Why is silver deposition so fast?

Researchers appear to have solved one of electrochemistry’s more baffling mysteries: why it is that metal ions deposit onto an electrode at an apparently unfeasibly fast rate, when the energetics of the system suggest that it should occur at a snail’s pace, if at all. The finding is potentially significant because such electrochemical interactions are key to economically important phenomena such as corrosion.

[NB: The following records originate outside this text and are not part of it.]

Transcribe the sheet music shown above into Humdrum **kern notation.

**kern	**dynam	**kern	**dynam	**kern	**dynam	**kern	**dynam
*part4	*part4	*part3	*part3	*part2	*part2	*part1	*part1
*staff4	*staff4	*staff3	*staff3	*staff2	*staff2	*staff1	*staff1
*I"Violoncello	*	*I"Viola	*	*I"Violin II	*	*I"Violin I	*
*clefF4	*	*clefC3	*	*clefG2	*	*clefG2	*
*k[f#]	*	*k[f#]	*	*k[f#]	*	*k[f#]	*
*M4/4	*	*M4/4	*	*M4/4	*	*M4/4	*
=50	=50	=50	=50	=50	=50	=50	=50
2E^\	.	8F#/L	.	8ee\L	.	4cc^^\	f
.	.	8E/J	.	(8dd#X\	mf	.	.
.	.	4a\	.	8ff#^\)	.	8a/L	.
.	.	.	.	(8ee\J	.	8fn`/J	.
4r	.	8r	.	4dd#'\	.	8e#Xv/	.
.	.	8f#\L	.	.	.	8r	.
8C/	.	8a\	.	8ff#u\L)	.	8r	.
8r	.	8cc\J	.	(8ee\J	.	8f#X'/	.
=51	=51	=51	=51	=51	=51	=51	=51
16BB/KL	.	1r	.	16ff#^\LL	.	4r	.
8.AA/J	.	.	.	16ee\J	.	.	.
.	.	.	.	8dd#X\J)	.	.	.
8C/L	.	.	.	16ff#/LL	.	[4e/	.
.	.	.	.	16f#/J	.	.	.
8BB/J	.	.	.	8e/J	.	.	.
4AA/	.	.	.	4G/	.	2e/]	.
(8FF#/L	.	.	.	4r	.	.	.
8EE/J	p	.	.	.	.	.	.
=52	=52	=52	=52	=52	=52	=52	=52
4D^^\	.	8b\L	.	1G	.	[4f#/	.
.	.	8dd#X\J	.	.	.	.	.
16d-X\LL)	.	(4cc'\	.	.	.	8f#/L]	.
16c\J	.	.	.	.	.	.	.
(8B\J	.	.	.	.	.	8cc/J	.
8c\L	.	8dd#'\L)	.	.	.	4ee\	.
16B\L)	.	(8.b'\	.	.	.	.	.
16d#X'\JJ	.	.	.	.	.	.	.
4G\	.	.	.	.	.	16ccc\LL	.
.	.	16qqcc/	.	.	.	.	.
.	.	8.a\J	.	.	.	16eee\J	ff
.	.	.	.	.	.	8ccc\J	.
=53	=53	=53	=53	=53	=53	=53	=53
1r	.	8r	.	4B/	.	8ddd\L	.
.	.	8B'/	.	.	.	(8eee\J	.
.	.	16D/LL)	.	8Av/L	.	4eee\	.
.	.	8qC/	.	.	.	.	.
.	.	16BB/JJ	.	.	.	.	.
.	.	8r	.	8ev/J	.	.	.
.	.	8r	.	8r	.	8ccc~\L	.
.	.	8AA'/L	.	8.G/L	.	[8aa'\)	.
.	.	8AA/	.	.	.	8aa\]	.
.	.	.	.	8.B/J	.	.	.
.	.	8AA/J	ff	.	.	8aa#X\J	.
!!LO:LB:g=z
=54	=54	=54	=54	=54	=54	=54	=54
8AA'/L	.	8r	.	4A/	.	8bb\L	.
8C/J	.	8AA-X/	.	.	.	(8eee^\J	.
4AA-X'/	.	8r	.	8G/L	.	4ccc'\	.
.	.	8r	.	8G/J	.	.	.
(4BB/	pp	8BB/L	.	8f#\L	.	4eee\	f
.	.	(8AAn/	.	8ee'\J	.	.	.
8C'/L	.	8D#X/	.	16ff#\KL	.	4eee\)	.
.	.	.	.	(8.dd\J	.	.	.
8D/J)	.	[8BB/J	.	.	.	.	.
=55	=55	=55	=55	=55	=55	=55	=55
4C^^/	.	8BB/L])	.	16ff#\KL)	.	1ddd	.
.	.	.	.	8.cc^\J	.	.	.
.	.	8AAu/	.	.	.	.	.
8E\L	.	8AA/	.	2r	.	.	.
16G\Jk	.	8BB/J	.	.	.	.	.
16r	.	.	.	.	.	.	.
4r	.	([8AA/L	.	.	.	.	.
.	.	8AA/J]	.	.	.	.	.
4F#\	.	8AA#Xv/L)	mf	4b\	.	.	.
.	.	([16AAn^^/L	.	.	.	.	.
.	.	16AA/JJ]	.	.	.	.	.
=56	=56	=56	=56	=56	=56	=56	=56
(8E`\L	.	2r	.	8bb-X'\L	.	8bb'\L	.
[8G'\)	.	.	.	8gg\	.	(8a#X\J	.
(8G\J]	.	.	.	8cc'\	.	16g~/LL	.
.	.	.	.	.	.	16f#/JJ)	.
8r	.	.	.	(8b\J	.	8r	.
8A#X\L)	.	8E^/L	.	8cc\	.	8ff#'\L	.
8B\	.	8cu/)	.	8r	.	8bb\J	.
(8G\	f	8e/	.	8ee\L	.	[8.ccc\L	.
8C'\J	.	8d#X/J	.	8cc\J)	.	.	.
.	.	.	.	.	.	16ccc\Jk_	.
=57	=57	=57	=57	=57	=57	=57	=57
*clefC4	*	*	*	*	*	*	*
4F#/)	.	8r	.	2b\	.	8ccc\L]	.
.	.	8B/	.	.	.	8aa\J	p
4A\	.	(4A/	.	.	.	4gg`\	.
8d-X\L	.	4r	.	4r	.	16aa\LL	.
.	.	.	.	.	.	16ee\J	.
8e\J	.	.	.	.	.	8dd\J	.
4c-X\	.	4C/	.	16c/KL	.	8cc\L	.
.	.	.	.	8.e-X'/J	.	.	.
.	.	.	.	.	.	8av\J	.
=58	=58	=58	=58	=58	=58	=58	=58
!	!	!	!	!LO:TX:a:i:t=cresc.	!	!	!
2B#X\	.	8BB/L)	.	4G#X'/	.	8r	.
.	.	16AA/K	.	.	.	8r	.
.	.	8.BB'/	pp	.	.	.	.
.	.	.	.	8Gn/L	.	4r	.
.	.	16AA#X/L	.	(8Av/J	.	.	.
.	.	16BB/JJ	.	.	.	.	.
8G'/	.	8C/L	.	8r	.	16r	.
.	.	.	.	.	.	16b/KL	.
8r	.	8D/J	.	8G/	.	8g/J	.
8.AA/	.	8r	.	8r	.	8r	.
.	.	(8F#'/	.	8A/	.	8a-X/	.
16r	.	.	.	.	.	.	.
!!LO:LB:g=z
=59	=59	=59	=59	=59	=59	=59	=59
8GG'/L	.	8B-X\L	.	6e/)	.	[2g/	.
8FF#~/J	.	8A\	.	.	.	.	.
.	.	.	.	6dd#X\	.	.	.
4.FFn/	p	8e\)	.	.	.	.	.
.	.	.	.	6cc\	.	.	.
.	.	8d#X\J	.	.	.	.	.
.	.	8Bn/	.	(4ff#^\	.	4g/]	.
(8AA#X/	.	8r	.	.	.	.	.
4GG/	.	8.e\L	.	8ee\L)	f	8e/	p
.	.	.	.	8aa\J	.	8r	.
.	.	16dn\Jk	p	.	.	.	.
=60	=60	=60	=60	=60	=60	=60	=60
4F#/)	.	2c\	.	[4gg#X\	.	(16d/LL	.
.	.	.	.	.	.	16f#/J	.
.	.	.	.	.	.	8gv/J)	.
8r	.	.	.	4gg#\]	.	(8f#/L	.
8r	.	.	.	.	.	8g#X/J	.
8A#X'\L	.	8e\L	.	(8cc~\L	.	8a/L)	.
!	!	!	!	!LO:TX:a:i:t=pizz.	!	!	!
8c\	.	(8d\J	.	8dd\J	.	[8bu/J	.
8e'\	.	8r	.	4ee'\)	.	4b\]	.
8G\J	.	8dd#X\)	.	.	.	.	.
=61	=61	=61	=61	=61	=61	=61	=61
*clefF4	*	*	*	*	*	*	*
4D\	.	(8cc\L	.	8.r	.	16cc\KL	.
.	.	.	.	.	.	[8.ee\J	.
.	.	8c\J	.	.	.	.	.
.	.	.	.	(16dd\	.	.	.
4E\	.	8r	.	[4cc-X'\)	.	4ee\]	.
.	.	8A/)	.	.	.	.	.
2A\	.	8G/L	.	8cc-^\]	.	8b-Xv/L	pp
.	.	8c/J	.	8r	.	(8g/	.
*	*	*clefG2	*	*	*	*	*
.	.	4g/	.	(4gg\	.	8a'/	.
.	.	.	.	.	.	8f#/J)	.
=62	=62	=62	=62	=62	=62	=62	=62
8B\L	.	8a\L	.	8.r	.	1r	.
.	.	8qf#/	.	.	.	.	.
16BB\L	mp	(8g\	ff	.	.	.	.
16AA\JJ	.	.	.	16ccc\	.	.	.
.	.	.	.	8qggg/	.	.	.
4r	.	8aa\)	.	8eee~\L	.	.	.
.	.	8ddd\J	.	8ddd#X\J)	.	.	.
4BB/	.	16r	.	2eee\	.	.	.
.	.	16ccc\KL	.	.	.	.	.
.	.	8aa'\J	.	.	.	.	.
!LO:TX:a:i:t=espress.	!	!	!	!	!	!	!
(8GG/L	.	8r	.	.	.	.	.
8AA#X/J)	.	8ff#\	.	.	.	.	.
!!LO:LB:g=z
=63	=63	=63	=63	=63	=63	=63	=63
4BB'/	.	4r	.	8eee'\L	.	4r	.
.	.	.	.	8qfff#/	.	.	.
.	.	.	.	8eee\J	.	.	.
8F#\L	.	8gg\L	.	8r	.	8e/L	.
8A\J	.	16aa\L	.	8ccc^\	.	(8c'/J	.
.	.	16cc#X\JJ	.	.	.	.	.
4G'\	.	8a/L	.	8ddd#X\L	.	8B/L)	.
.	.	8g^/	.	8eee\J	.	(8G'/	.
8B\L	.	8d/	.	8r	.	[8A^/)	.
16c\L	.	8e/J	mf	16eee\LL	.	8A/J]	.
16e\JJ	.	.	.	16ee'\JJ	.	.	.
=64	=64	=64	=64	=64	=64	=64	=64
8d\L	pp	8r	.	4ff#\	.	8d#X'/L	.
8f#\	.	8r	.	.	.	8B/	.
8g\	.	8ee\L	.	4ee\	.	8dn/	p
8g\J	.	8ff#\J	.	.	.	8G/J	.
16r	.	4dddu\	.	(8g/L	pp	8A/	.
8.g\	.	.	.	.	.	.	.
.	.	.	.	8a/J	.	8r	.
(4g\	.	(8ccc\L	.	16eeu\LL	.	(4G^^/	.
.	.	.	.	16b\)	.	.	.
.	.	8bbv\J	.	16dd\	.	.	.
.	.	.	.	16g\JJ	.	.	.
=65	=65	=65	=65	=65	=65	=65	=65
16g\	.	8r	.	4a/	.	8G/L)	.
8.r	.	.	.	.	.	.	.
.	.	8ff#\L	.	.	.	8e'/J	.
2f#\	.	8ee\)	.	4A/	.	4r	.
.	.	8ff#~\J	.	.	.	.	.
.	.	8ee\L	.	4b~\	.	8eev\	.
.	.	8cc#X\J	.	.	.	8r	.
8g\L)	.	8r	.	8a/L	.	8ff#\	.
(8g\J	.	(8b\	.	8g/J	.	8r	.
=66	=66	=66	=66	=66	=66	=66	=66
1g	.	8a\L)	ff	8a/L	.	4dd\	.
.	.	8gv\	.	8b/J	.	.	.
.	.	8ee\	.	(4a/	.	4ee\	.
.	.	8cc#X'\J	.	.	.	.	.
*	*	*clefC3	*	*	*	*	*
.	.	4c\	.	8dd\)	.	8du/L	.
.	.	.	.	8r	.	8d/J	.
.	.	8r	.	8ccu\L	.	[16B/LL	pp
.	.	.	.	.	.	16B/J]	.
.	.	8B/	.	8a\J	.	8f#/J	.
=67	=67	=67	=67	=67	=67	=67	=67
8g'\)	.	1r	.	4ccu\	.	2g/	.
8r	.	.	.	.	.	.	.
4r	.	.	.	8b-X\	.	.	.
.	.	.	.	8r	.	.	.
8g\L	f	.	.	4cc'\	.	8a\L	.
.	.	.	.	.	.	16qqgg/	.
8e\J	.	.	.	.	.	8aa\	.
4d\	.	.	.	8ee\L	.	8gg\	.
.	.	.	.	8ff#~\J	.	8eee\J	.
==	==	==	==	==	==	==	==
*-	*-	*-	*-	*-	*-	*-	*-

In solution, metal ions are surrounded by a solvation shell, which must be shed before the ion can join the electrode. This should require a large amount of energy, slowing the reaction down significantly. Additionally, it has been thought that only metals with high energy d-band orbitals can deposit quickly as these provide a powerful electrochemical interaction between the approaching ion and the electrode. The paradoxically rapid deposition of metals such as silver and copper – in which d-band catalysis of deposition does not play a part – has been termed the metal deposition enigma.

‘It was thought that the energy of activation needed by the ion to break free from the solvation shell would be very, very high and impossible to overcome,’ says Wolfgang Schmickler of Ulm University in Germany . ‘It would be like trying to climb the Alps on roller skates.’ But by using density functional theory, molecular dynamics simulations and a theory developed by his own group, Schmickler’s team have shown that small univalent metal ions such as Ag⁺ fit neatly and discretely into the structure of the bulk water. This enables the solvated ion to get much closer to the surface of the electrode than had previously been thought, allowing much greater interaction between the silver on the electrode and the ion in the water.

Secondly the team showed that d-band catalysis of the deposition is not necessary. The approaching Ag ion has a very large 5s orbital, while the metal on the electrode has a large sp orbital. Schmickler says, ‘Essentially, silver simply likes silver. As the ion approaches the surface the overlap of the orbitals is perfect so the electronic interaction is high.’

Alexei Kornyshev, an expert in condensed matter theoretical chemical physics at Imperial College London, says, ‘This is very good work in fundamental electrochemistry that is important for understanding a classical problem in electrochemical science, which has large practical importance.’

The team is now applying the approach to other electrochemical systems with a view to learning more about corrosion at a fundamental atomic level.